■ **Exercise prompt**: Retype the text below word for word, starting at the beginning of the entries and stopping after the line that contains "60 L bianca Cuci". Include that line, and leave the pictures out of your answer.

■ **Task material**:
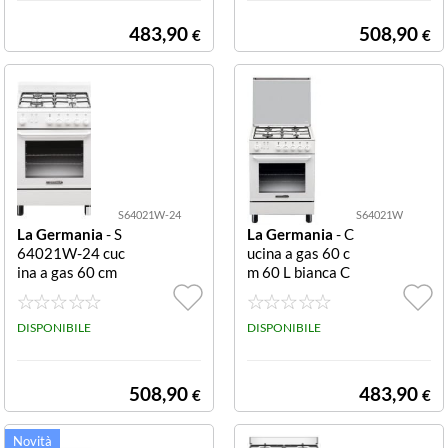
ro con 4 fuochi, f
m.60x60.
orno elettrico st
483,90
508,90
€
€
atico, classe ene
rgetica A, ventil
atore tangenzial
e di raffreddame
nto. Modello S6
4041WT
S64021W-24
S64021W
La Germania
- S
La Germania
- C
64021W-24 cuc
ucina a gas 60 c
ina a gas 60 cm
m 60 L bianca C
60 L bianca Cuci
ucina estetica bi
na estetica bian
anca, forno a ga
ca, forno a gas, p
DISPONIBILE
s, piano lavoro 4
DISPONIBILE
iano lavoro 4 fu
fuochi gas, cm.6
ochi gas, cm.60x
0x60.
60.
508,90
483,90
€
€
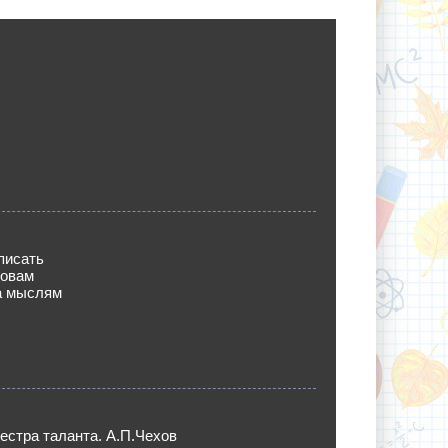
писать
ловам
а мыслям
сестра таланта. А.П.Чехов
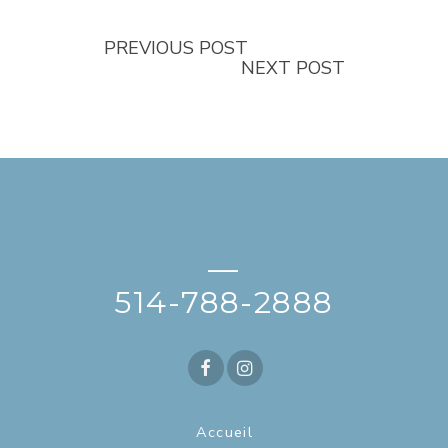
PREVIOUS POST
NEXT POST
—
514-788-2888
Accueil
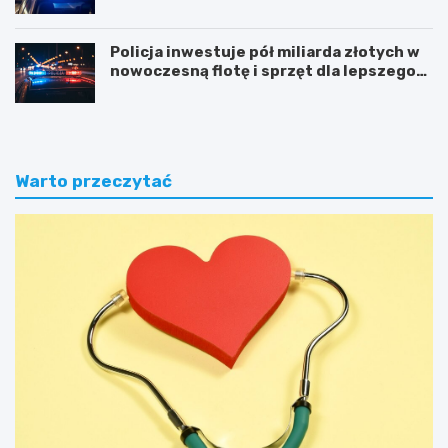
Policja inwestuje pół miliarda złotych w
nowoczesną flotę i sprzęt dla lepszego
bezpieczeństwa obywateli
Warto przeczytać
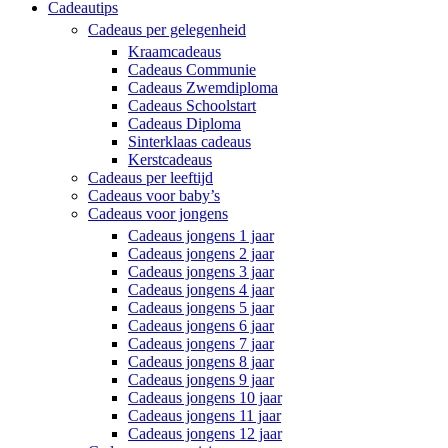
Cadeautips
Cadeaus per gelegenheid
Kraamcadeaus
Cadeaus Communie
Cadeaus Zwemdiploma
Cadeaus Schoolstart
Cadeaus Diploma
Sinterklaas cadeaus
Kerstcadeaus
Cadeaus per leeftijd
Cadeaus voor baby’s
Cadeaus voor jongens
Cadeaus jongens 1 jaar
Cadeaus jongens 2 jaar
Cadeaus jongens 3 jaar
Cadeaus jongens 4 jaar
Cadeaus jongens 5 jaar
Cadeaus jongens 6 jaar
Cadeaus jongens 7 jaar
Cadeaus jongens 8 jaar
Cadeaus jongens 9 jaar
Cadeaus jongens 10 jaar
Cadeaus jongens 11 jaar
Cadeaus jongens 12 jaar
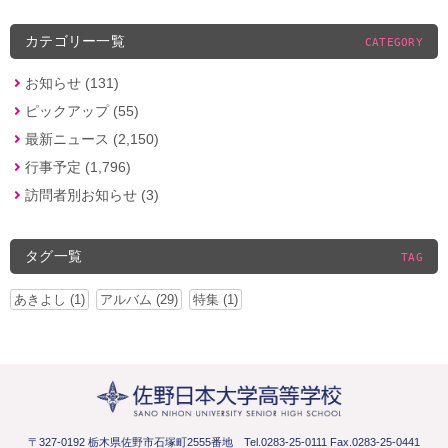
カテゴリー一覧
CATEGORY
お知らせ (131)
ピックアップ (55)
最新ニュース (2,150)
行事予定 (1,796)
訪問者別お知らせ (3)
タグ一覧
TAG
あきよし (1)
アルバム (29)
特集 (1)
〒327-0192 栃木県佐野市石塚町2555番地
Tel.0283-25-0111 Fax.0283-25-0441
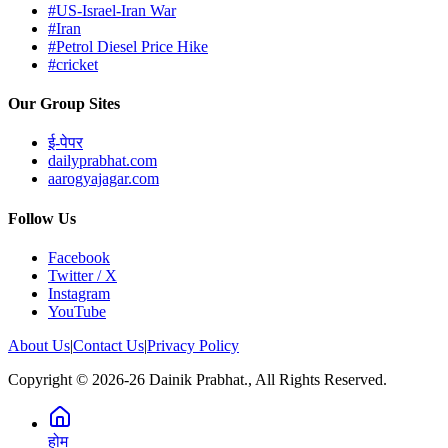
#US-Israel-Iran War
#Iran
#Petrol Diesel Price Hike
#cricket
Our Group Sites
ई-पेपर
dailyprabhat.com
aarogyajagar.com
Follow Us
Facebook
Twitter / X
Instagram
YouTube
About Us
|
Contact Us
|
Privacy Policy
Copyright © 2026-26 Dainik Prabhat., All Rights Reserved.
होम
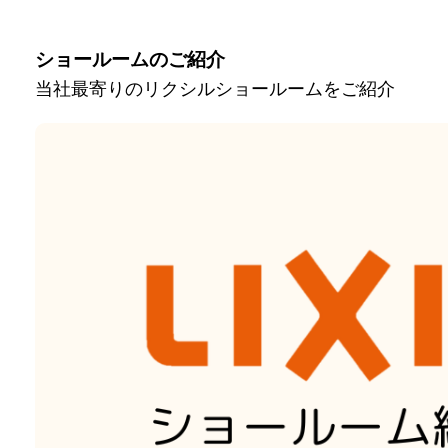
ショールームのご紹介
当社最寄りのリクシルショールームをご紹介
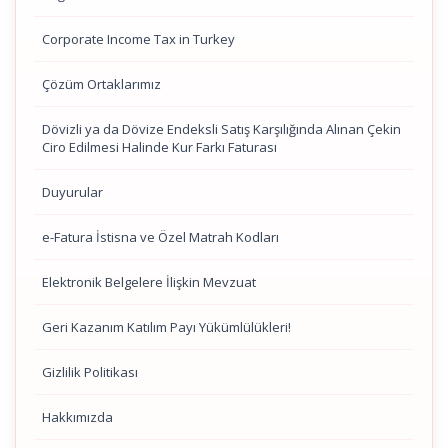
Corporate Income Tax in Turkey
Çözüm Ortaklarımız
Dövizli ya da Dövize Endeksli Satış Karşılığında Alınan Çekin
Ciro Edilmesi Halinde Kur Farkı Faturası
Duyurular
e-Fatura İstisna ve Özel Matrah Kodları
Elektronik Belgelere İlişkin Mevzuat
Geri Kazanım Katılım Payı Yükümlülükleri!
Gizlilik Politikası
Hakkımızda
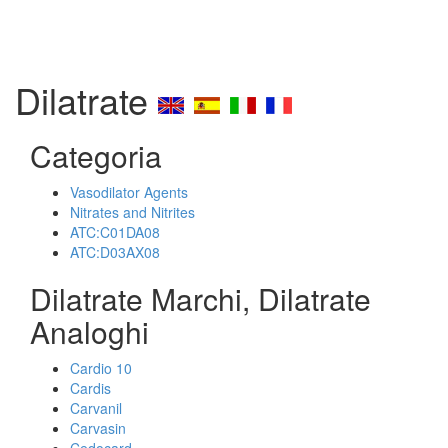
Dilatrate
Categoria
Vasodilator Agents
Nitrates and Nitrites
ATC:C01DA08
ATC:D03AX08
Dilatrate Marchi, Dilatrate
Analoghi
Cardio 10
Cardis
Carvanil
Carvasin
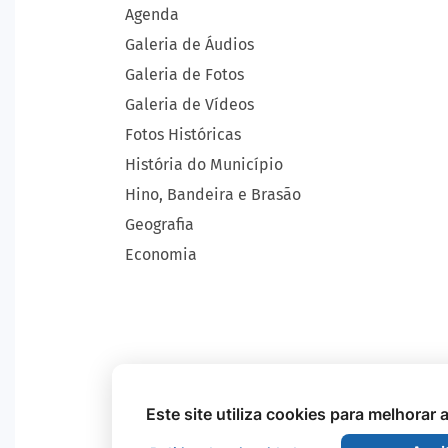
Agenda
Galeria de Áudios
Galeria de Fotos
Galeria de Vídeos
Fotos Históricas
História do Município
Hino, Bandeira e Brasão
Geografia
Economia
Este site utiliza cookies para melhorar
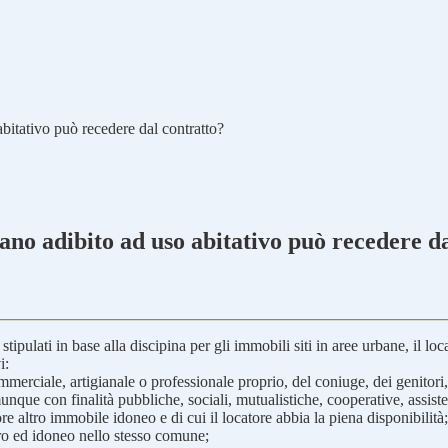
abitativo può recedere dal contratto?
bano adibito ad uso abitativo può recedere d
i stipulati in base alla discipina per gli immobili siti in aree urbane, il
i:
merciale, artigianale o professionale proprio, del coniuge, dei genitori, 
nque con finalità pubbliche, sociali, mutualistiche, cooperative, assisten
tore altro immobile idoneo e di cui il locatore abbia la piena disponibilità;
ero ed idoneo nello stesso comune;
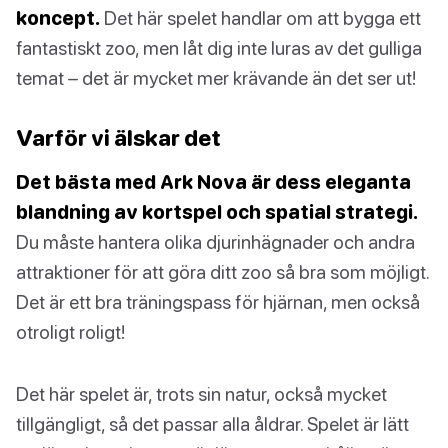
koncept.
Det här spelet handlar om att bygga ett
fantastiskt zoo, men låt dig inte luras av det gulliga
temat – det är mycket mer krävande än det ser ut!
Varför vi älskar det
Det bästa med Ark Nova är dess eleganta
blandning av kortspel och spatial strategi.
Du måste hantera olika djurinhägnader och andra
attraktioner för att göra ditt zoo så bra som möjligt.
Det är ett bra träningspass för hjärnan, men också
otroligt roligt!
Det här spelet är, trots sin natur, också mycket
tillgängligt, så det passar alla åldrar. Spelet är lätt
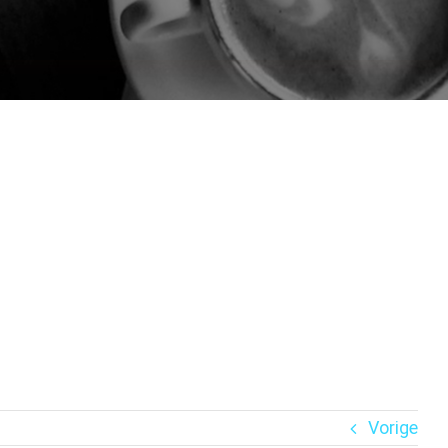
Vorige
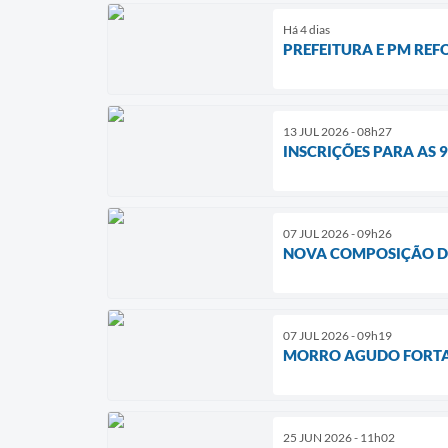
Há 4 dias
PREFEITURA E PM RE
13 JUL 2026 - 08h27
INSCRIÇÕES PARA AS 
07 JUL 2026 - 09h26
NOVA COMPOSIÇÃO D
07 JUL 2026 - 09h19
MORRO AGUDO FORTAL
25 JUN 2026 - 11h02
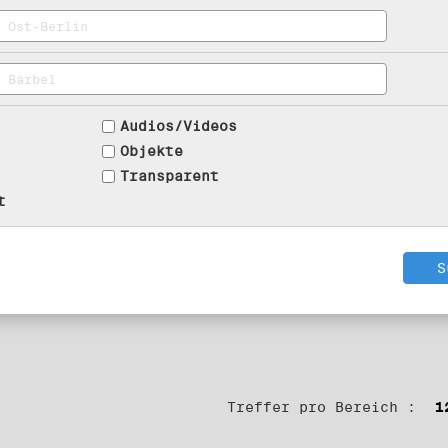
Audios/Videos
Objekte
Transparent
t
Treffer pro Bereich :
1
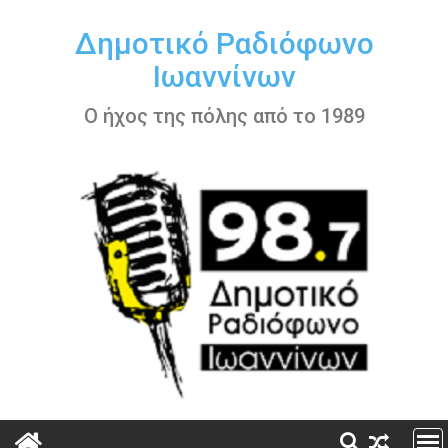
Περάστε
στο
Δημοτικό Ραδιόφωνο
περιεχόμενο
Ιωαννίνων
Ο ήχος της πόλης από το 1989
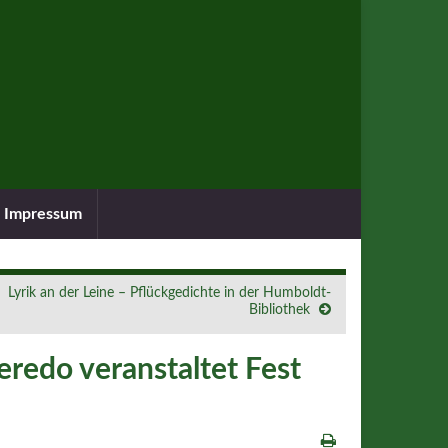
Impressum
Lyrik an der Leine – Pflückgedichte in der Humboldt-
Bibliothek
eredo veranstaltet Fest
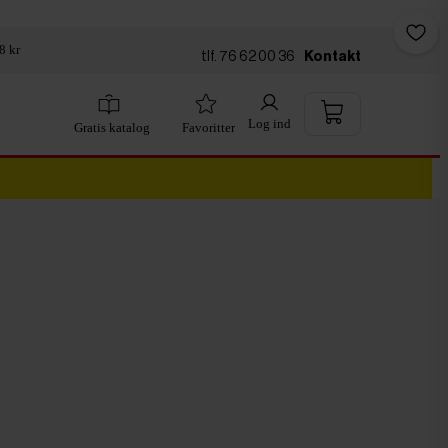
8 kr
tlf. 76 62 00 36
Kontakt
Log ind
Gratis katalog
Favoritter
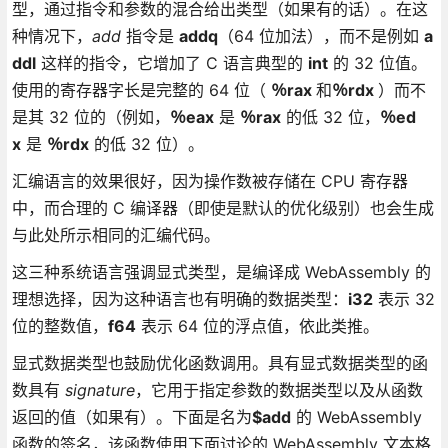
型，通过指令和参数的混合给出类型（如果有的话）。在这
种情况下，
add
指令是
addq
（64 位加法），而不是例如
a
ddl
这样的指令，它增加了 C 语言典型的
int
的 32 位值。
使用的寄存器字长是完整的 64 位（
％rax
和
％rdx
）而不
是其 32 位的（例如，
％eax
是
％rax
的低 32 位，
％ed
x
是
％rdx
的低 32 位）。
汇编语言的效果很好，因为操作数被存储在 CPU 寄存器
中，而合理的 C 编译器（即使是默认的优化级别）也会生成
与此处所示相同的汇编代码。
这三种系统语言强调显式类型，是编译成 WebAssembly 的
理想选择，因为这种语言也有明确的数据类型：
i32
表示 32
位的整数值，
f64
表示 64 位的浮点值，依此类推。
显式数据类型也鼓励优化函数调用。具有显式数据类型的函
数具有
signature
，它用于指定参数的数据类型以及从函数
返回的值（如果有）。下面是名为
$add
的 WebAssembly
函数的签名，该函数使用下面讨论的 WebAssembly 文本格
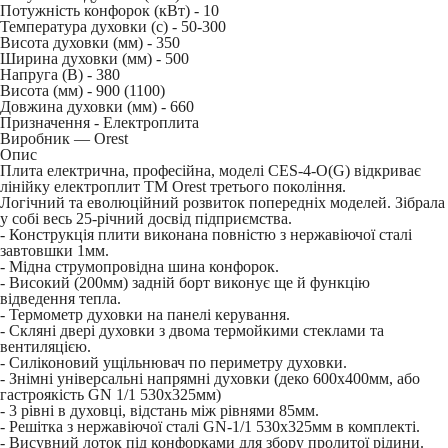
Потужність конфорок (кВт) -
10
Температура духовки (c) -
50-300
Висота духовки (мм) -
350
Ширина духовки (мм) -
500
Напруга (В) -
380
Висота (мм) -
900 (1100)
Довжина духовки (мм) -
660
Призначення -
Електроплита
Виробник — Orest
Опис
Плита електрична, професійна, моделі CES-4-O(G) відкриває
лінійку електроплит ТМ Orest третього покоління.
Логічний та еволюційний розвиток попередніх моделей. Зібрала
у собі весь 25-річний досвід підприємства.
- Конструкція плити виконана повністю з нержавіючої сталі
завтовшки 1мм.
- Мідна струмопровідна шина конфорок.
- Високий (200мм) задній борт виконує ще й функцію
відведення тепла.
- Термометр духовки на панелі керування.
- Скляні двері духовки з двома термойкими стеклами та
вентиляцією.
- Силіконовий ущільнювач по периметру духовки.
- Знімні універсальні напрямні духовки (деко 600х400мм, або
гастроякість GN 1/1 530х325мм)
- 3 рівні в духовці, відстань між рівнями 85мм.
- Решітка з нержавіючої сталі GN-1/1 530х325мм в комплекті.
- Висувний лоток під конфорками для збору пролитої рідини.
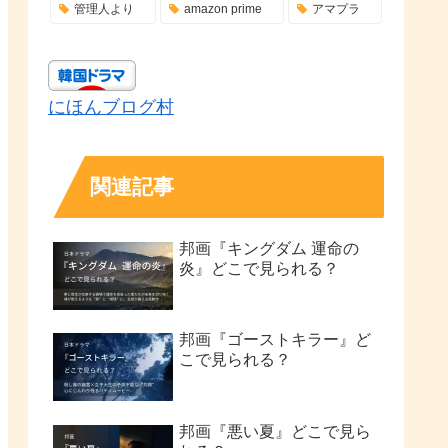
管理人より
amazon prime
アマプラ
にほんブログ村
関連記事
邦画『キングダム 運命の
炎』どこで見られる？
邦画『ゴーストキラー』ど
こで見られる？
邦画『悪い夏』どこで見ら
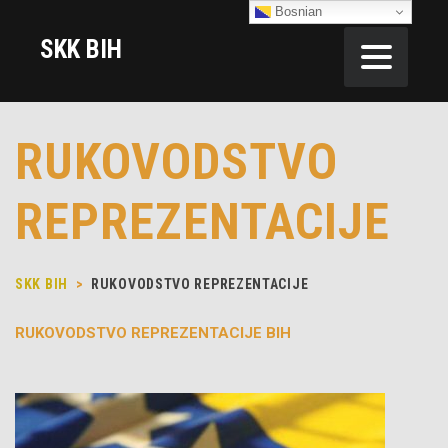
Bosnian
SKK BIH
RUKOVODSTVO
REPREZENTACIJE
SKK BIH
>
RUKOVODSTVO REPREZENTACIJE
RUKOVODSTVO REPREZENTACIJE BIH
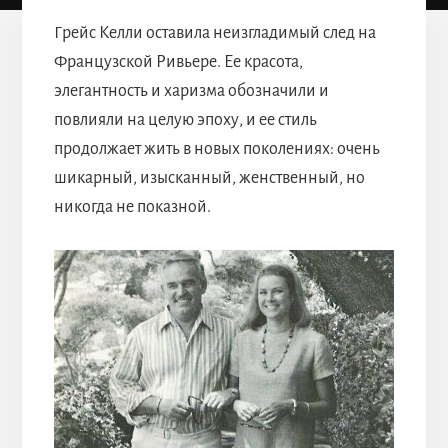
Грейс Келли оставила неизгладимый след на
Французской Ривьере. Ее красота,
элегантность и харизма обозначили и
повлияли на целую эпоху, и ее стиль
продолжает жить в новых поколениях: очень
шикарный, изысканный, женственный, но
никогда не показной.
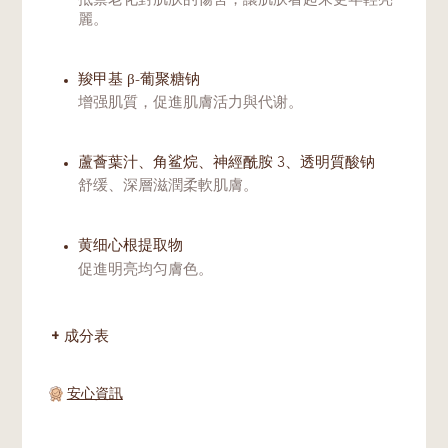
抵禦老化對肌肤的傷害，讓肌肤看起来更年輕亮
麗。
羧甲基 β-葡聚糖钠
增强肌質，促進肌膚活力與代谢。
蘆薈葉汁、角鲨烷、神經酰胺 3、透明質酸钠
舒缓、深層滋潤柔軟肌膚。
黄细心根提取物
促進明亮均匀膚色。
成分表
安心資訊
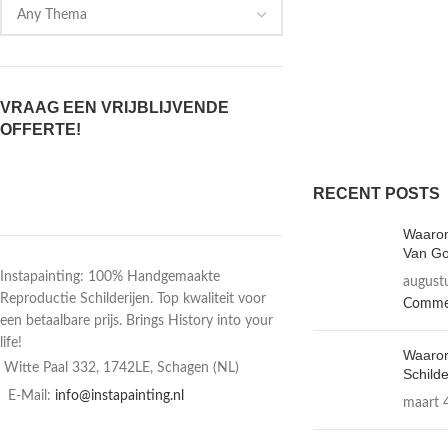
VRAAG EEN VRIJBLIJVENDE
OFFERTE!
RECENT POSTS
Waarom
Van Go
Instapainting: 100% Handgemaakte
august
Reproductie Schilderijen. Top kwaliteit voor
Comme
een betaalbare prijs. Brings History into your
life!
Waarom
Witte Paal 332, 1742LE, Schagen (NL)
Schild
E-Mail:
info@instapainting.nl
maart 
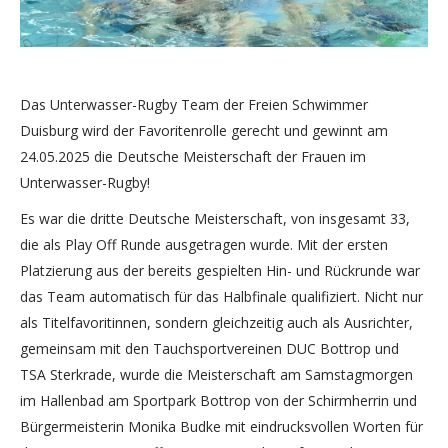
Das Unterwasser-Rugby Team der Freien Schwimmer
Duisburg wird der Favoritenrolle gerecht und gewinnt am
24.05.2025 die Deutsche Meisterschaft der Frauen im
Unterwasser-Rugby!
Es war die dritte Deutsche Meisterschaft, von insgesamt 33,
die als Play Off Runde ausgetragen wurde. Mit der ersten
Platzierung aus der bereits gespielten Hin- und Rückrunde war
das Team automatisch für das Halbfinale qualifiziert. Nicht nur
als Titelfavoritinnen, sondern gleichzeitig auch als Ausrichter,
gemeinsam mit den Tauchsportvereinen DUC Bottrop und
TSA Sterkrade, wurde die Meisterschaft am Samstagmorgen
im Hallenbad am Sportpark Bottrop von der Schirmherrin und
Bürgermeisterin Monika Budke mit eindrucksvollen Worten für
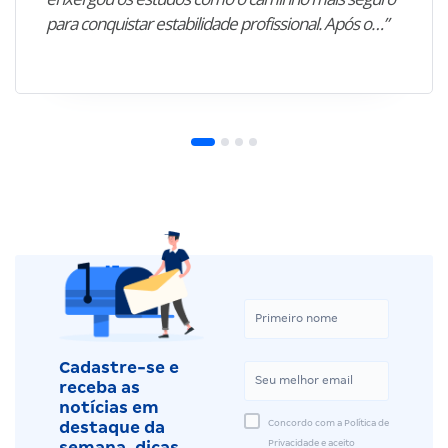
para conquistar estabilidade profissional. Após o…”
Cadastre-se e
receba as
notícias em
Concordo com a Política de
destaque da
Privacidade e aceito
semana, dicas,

■ **Expected output**:
ro con 4 fuochi, f
m.60x60.
orno elettrico st
483,90
508,90
€
€
atico, classe ene
rgetica A, ventil
atore tangenzial
e di raffreddame
nto. Modello S6
4041WT
S64021W-24
S64021W
La Germania
- S
La Germania
- C
64021W-24 cuc
ucina a gas 60 c
ina a gas 60 cm
m 60 L bianca C
60 L bianca Cuci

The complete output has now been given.